(RECORDED INFORMATION):
━━━━━━━━━━━━━━━━━━━━
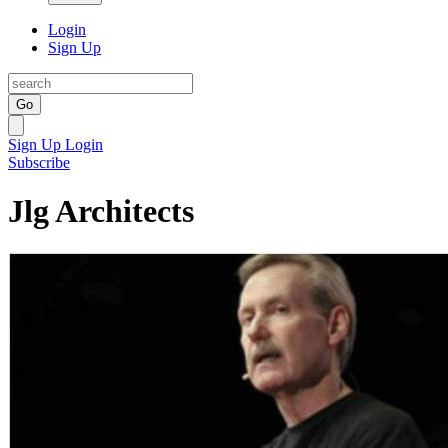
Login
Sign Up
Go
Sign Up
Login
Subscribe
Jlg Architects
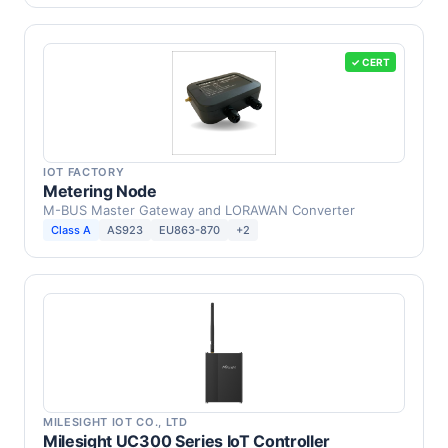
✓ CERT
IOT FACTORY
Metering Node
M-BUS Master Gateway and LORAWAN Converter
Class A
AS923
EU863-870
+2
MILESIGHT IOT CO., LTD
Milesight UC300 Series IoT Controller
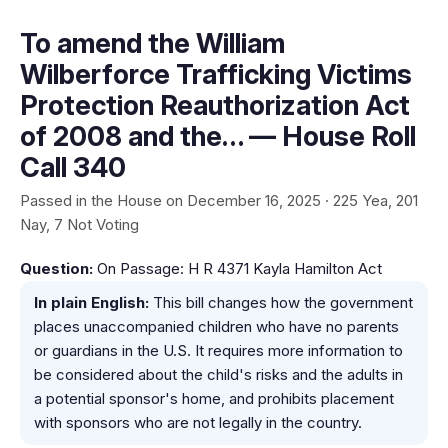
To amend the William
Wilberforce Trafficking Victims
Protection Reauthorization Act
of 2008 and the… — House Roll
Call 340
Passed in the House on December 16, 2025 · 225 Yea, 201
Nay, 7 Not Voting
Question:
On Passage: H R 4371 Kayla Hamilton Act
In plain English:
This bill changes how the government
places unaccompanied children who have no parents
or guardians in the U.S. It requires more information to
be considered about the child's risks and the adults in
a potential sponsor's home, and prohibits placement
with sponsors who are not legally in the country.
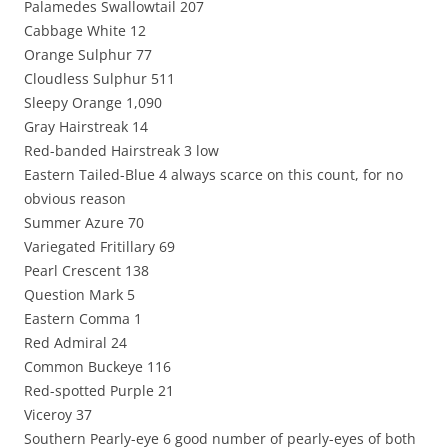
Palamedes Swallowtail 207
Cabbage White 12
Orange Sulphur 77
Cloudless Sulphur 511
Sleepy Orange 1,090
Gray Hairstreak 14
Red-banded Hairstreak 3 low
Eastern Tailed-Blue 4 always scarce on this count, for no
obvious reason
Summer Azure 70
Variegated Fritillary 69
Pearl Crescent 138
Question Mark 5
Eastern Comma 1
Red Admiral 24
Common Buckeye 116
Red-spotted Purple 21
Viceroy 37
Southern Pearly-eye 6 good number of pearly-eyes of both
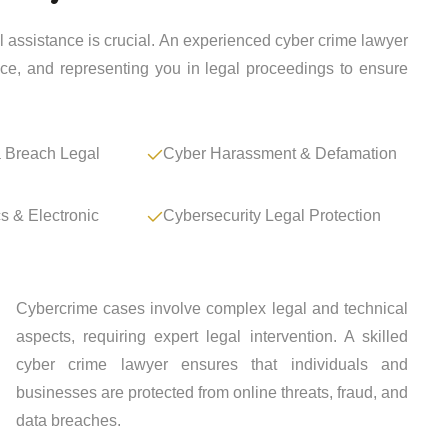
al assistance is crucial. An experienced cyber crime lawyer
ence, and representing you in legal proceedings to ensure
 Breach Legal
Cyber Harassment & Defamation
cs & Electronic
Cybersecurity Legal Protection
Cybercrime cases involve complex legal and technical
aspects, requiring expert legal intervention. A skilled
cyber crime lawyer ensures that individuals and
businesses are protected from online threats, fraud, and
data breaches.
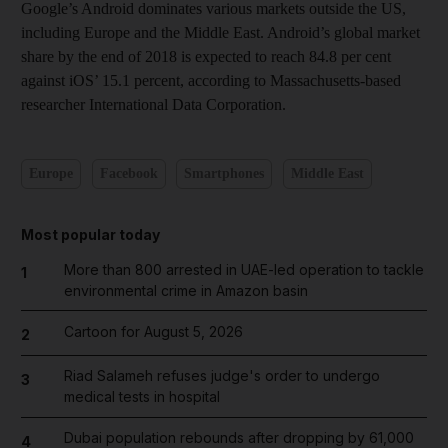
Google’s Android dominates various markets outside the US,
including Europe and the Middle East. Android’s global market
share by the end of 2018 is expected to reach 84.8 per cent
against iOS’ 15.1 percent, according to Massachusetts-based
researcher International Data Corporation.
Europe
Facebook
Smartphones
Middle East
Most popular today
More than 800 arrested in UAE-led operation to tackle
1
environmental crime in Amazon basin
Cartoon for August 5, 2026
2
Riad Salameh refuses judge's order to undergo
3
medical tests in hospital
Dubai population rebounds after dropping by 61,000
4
━━━━━━━━━━━━━━━━━━━━
(WHAT YOU SHOULD DO):
Although the records above contain pictures, the copy should hold only the lines from their start through the line containing "To amend the William", each exactly as written, and none of the pictures.

(RESPONSE):
Login
Sign Up
Go
Sign Up
Login
Subscribe
Jlg Architects
✓ CERT
IOT FACTORY
Metering Node
M-BUS Master Gateway and LORAWAN Converter
Class A
AS923
EU863-870
+2
MILESIGHT IOT CO., LTD
Milesight UC300 Series IoT Controller
To amend the William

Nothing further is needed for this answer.